Every single thing you give as an example of how the law is unlike software is essentially true about software. Anyone who's worked in the field professionally for six months could tell you as much.

Will you deal with thousands of years of cases piling on top of each other? No, but you will deal with things in projects that are the way they are because someone did it a certain way a year ago. You will deal with that pretty much every day.

I'm sure a programmer would never write deliberately obscure or convoluted code to guarantee himself or other programmers jobs. Here's an essay about it I was forwarded just this week: . There's also an excellent interview with Bjarne Stroustrup that's been making the rounds for years, essentially stating that he wrote C++ in the convoluted, bass-ackward way he did to keep programmers in jobs for years to come. It's almost certainly fake, but if you work for C++ for very long, you won't be too sure about that -- and C++ is hardly the most 'special' language out there by a long shot.

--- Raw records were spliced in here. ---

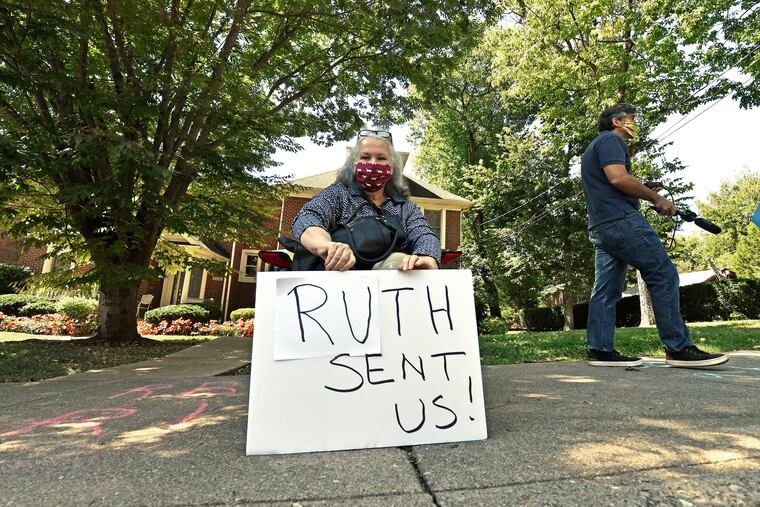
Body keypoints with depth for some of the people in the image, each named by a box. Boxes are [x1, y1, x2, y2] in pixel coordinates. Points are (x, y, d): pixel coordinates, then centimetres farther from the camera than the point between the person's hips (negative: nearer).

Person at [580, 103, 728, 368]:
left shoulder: (594, 147, 30)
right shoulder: (610, 140, -1)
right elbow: (618, 178, -17)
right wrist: (657, 199, -8)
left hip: (599, 227, 10)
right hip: (621, 219, -10)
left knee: (606, 289, 3)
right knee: (663, 275, -6)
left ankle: (600, 350, 1)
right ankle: (678, 348, -4)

Anyone who's worked on a software project for any duration has seen design that defies logic and sense. On almost any project, what the client or stakeholders demand of development will almost certainly defy logic and sense. They may smile prettily at logic and promise to build something beautiful from it, but once logic steps behind the proverbial project barn it is quickly tasered and fitted for a gimp mask. The building blocks are logical and orderly, of that there's no doubt, but what is constructed from them is, with few exceptions, most certainly not.

I've seen people who were never cut out to be lawyers lured into practicing law by watching too many TV courtroom dramas. With few exceptions, they were unhappy or terrible at it and made a poor living from the law at best. Equally, I've seen art students and the like "retrained" to be programmers during the height of the dot.com boom. With very few exceptions, they were unhappy at it and generally incapable of performing anything but the simplest tasks satisfactorily.

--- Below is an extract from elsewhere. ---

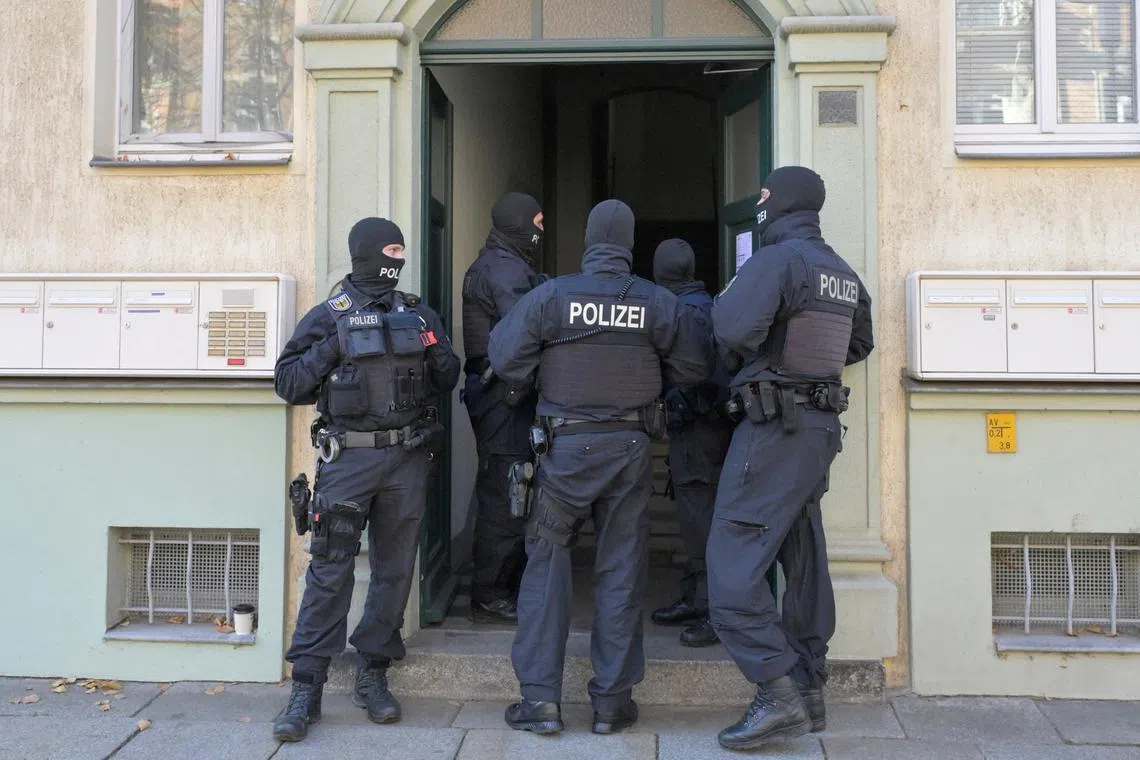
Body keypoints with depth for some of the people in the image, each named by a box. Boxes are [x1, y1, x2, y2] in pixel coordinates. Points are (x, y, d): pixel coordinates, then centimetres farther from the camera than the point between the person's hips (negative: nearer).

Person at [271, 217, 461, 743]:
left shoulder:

There's logic and reason and order to both disciplines, but there's beauty and art, too. Even throwing extreme examples like the Johnny Cochrans of the world aside, a truly gifted lawyer can make a great living, including many who work in less than glamorous fields such as real estate law. Similarly, even discarding your early-days-of-Microsoft billionaires, a truly gifted software engineer or architect can make a great living, including many using unglamourous tools and technologies.

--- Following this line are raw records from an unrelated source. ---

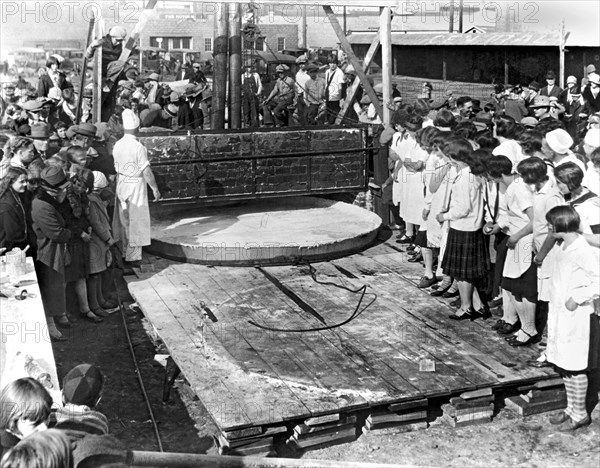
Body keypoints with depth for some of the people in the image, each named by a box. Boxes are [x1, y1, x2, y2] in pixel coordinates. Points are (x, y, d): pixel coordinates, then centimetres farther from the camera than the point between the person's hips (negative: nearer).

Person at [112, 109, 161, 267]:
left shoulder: (117, 145, -1)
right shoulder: (138, 147, -18)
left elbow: (115, 168, 5)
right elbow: (146, 171, -18)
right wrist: (155, 188, -9)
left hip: (121, 186, 6)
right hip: (136, 186, -6)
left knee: (124, 220, 16)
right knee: (136, 221, 3)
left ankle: (124, 252, 25)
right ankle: (133, 257, 6)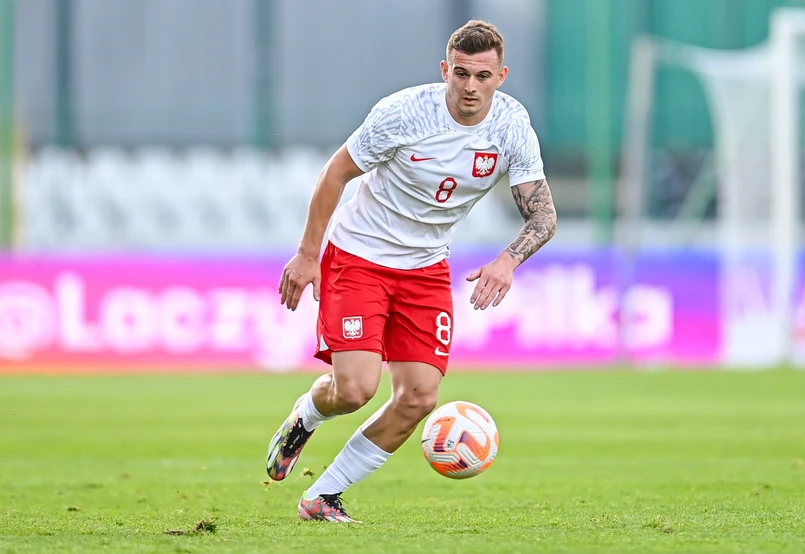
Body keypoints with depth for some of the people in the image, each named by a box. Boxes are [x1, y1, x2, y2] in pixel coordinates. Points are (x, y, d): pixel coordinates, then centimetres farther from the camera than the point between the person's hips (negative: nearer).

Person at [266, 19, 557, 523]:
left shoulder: (513, 126, -11)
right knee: (356, 387, -18)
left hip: (427, 268, 4)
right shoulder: (404, 112, -22)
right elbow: (336, 172, -9)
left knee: (420, 397, -7)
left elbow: (543, 216, -10)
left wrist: (508, 260, -31)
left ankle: (324, 497, 7)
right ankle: (305, 417, 20)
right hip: (358, 256, -4)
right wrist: (307, 255, -9)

In both cases, it's often the combination of people skills and technical/legal knowledge that makes a truly successful professional. I know a (non-trial) lawyer who makes a great living, essentially because he is a very likeable, very natural networker. The most successful developers I've met are similar; they have a facility for working with non-technical clients and bridging the gap between worlds for them that is not easily replaced and impossible to outsource.

Both professions have, in recent memory, drawn many people that would not normally choose them because of the perceived salary or growth opportunities of the career.

Both fields have countless specializations, each with its own volumes of knowledge and lore useless for any of the other disciplines. You can take a patent lawyer and throw him in a murder trial, and while he probably knows the basics he's probably not going to be great at it. You can take an IBM mainframe COBOL programmer and toss him on a .NET web-based project, but I wouldn't expect great results.

I'm not going to tell you these two fields are identical or equivalent. They're certainly not. However, there's more than enough in common there on many levels that it's silly to mock someone for comparing them.